Joe’s story

1 Nov, 2019

Joe  was looking toward a bright future.  While in high school, he remembers that life revolved around hanging out with friends and playing sports. Joe was at the top of his class in academics, was on his varsity soccer team and was the captain of his robotics team.  It was in the robotics lab at school when Joe realized something just wasn’t right with his vision.

The robotics team competed on a surface that used PVC piping as boundary lines.  “I went to look through one of the PVC pipes, like a telescope, and when I looked through to the other end, I thought the cap was still on,” Joe remembered.  The cap wasn’t on the other end.  Joe’s vision in one eye was being impacted, and he didn’t even know it.  “I didn’t tell anyone about it for a couple of days,” Joe recalled, thinking the condition was temporary.  “Clearly, it wasn’t going away, so I quickly told my parents,” he said.  That is when his journey with LHON began.

After some research, Joe’s parents brought him to Massachusetts Eye and Ear Hospital in Boston, MA. It was there that doctors told Joe that he probably had vision loss in that eye for months and hadn’t noticed because his other eye was compensating for the loss.  After a few weeks of testing, he received an official diagnosis.  Family research revealed that a second cousin also had LHON.  It was at that time that Joe’s mom connected with Lissa Poincenot and the LHON Project on social media and got the support and information that was critical for Joe’s diagnosis and treatment.

The family decided to take Joe to California to see Alfredo Sadun, MD, PhD, at the Doheny Eye Center in Pasadena.  Dr. Sadun, a noted specialist in LHON, told Joe the news he didn’t want to hear.  “Dr. Sadun said it could be days, weeks or months, but I would definitely lose the sight in my other eye,” Joe remembered.  On April 30, 2010, on the night of his senior prom and one month after hearing that warning from Dr. Sadun, Joe’s vision started to fail in his other eye.

Joe remembers spending hours on the phone with his girlfriend, Ashley, trying to figure out the future.  “One of my first thoughts was that I would never see my kids’ faces,” he remembered.  His goal in life was to become an engineer, and he was thinking about attending Massachusetts Institute of Technology (MIT).  Fate would intervene when he was notified that he was on a wait list at Harvard.  Because of its course offerings and better accessibility for the visually impaired, Joe chose Harvard and changed his major to computer science.

Joe wasn’t about to let his visual impairment keep him from living life to the fullest. He’s been able to bring the love of athletics back to his life by playing blind baseball, or Beepball, as it’s known.  It’s a sport he found while attending Harvard and one he continued after college. “It’s a big passion in my life,” he said. “I was able to get back into athletics and meet new friends, which was helpful because I never had blind friends, and now I can ask questions and learn from them,” Joe added.    His team, The Association of Blind Citizen’s Boston Renegades, finished third this year in the Beepball National World Series.  Joe has racked up some impressive stats on his own. In his rookie year, he set a team record by hitting .586.  In 2014, he was named to the League All-Star team when he hit .600 at the National World Series.

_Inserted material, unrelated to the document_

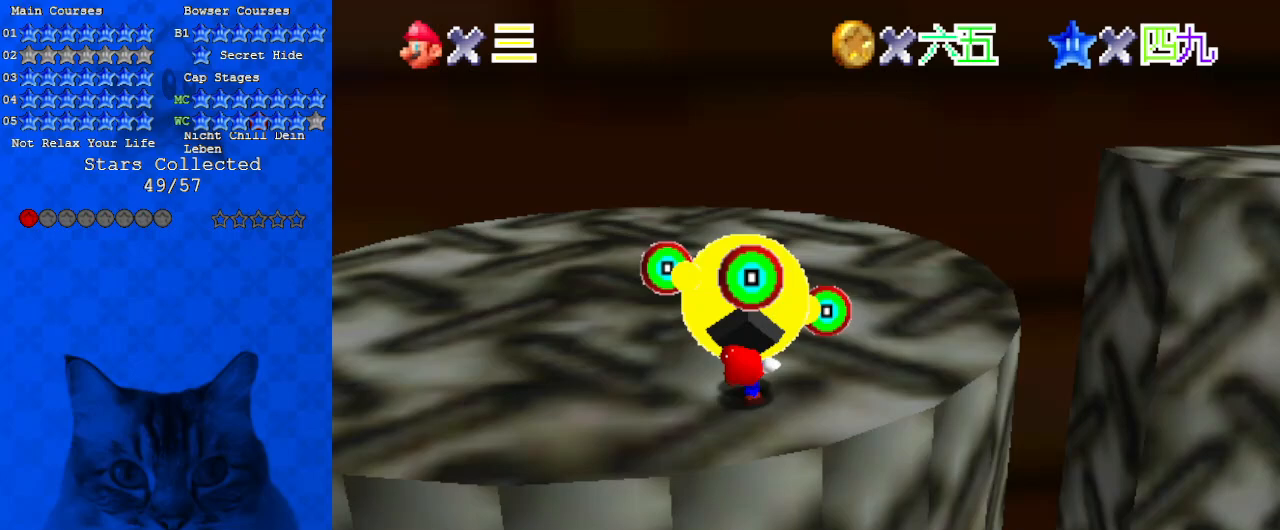
{"keys": ["c", "up"], "events": [[233, "c", "down"], [333, "c", "up"], [433, "c", "down"]]}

In 2015, he became the second player in team history to hit .600 for an entire season as he hit .606.  The team, with Joe’s help, have been in the top five for the past five years.

While the league keeps him busy from February to August, Joe has a full time job as a software engineering manager for a fast growing startup.  Joe, 27,  is also a newlywed. Joe and Ashley got married in 2017.  Joe continues to live his life with LHON. “A lot of things have changed but this is reality, and I try to make the best of what I have here,” Joe said.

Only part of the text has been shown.